In order to better understand the phenomenon of seepage erosion, the differences between river stage and sandbar stage were observed during drawdown at RM 123L. The stage in the river channel was measured by a PVC pipe driven into the channel bottom with 0.1 foot graduations drawn onto the outside to read. The stage of the sandbar was measured using a shallow piezometer made from a 6-ft section of _” PVC pipe. At this site, the piezometer was driven into the sandbar at the current high flow level (~21,000 cfs), which was approximately 11.5 m away from the current low flow level (~9,000 cfs). See Figure 2 for a picture of the site setup. Figure 3 shows the stage readings through time and shows a significant difference in the rate of drawdown between the river and the sandbar. Once the river stage bottomed out at 1 foot, the sandbar stage was almost 3 feet higher in elevation. Even though this site did not experience slope failure, the basic principles behind seeing the significant difference in rates of drawdown can be used for most sandbars in the Grand Canyon.

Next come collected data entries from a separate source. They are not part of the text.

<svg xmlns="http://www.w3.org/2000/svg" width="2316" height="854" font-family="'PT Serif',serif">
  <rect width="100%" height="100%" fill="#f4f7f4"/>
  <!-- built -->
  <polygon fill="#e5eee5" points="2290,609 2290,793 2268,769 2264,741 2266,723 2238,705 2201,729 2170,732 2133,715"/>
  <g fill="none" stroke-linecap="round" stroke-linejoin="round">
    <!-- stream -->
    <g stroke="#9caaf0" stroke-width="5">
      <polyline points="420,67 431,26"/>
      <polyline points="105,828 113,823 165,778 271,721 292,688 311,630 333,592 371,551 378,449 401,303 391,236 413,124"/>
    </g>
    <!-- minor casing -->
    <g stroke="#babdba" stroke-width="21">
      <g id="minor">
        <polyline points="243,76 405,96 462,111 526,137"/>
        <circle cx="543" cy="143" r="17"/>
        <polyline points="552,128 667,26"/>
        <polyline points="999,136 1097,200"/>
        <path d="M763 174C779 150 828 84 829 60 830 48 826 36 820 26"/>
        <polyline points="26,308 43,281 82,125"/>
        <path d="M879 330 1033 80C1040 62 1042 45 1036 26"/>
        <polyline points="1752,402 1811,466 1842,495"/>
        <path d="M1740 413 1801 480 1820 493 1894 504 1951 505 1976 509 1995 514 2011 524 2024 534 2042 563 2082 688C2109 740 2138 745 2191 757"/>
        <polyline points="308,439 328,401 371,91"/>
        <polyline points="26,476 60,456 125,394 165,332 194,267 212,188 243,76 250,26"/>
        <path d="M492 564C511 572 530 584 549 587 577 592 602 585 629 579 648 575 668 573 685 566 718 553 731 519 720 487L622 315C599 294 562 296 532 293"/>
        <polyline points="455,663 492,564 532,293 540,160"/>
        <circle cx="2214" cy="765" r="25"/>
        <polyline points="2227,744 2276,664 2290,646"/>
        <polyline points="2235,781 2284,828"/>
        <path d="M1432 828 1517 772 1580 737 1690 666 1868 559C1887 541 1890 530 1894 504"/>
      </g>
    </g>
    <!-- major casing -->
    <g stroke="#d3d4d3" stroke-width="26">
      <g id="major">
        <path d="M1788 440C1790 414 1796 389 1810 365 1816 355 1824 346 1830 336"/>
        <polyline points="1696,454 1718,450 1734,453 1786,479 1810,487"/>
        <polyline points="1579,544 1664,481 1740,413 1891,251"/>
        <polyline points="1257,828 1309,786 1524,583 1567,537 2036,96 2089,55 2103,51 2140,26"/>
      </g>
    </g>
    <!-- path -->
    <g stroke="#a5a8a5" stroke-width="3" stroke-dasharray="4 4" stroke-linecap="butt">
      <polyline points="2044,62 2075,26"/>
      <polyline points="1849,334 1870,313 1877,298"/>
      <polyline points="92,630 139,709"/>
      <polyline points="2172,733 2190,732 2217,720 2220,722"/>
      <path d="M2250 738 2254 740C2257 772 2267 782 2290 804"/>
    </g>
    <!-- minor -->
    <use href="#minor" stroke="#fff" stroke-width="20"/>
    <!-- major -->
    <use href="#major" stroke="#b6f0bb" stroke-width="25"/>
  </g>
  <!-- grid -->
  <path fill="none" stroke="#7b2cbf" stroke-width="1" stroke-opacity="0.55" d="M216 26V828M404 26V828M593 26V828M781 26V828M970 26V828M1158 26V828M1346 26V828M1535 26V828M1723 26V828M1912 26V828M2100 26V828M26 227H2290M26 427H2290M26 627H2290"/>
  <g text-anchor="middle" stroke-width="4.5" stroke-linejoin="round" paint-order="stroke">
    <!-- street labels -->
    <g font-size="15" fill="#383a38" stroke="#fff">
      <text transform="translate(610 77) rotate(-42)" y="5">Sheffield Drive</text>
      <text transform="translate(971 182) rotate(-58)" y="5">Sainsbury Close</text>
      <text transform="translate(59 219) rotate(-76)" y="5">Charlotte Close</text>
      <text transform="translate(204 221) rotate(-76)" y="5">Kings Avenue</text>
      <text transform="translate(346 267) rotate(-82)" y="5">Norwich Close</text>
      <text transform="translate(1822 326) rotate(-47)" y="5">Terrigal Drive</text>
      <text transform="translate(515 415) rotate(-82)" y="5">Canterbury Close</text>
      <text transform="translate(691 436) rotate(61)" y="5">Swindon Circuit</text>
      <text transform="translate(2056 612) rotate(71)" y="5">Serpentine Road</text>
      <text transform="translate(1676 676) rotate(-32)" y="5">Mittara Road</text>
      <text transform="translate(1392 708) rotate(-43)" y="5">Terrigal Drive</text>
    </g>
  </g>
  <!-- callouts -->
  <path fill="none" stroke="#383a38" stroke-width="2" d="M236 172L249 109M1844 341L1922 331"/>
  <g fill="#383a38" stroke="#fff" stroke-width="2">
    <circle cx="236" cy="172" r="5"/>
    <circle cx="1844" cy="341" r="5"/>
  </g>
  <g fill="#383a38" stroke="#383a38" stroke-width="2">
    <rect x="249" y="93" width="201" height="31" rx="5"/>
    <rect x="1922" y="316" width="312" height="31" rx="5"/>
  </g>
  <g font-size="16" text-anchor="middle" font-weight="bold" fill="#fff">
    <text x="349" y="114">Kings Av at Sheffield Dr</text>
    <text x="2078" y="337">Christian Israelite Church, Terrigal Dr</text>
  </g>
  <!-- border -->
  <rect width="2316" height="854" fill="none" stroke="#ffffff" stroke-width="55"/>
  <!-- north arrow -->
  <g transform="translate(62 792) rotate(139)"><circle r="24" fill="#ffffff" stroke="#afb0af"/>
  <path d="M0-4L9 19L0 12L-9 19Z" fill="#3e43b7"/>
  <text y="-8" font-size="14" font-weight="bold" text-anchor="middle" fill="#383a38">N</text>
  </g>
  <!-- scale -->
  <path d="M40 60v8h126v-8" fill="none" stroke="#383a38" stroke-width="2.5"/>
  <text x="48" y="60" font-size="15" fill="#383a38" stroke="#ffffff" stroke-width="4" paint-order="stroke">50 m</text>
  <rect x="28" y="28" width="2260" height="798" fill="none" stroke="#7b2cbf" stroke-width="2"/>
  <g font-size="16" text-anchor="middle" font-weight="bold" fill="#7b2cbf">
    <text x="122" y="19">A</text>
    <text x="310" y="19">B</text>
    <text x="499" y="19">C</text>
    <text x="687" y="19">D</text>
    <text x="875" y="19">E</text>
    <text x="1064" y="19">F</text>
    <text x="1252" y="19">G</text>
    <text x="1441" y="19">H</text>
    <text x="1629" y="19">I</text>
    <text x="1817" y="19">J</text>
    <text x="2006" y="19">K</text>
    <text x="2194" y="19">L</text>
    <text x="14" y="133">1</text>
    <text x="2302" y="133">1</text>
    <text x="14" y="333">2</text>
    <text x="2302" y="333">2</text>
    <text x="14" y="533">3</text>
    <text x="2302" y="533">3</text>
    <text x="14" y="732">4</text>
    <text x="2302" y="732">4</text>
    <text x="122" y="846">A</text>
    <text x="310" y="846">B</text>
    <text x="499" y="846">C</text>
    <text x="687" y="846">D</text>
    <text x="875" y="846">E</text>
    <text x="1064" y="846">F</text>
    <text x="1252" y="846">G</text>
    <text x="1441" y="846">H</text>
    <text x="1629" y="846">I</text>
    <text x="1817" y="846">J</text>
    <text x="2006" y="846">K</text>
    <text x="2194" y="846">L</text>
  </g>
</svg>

Seepage due to differences in drawdown rates was also observed at the upstream sandbar at Crystal Rapid (RM 98). A video was taken of the boils seeping up from the ground approximately 1 ft above the current low flow level (~8,000 cfs). Figure 4 shows several of the boils within this area at approximately 8,000 cfs. The diameter of the boils was approximately 2- 4 inches. Due to fact that this area would be inundated at flows greater than 10,000 cfs and that no natural springs exist at this site from anecdotal evidence, the boils are most likely due to the seepage caused by the intense drawdown of the river stage.
From numerous observations along our trip, seepage is still a common occurrence in the sandbars of the Grand Canyon. These sandbars are created by a short-lived flow regime consisting of a flood large enough to deposit sand at high elevations but are constantly being eroded by a different fluctuating flow regime that induces significant seepage erosion. Unstable sandbars similar to the one in Figure 1 are very common along the Grand Canyon and will continue to be common under the current flow regime from Glen Canyon Dam.
Figure 1. Coulomb-type slope failure.
Figure 2. Setup of experiment to measure river stage and sandbar stage fluctuations during drawdown.
Figure 3. Change in stage with time for the river channel and the sandbar.
Figure 4. Several boils seeping from the sandbar immediately upstream of Crystal Rapid at a flow of approximately 8,000 cfs (the current low flow level). The yellow case is approximately 6.5 inches by 4 inches.